In the first scenario, identity thieves file a fake tax return and have the refund deposited into your bank account. The thieves then contact you, often by phone, and — posing as the IRS or debt collectors for the IRS — demand you return the money to the IRS. But following the thieves’ instructions actually sends the money to them.
In another version, after you get that erroneous refund, you get an automated call, allegedly from the IRS, threatening you with criminal fraud charges, an arrest warrant, and “blacklisting” of your Social Security number. The caller gives you a case number and a telephone number to call to return the refund.
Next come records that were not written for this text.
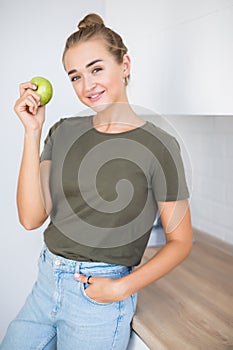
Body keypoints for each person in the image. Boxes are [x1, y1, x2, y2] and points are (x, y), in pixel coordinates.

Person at [0, 13, 192, 350]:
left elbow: (180, 241)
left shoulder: (159, 146)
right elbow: (31, 218)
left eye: (96, 69)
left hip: (100, 294)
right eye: (75, 76)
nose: (87, 85)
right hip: (46, 283)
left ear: (125, 64)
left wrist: (121, 288)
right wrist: (32, 133)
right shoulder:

March 7, 2018 – Tax-related identity theft still a concern
Even though reports of tax-related identity theft have declined markedly in recent years, the Internal Revenue Service warns that this practice is still widespread and remains a serious threat. The IRS reminds everyone should:
- Always use security software with firewall and anti-virus protections. Make sure the security software is always turned on and can automatically update. Encrypt sensitive files such as tax records stored on the computer. Use strong passwords.
- Learn to recognize and avoid phishing emails, threatening phone calls and texts from thieves posing as legitimate organizations such as banks, credit card companies and government organizations, including the IRS. Do not click on links or download attachments from unknown or suspicious emails.
- Protect personal data. Don’t routinely carry a Social Security card, and make sure tax records are secure. Treat personal information like cash; don’t leave it lying around.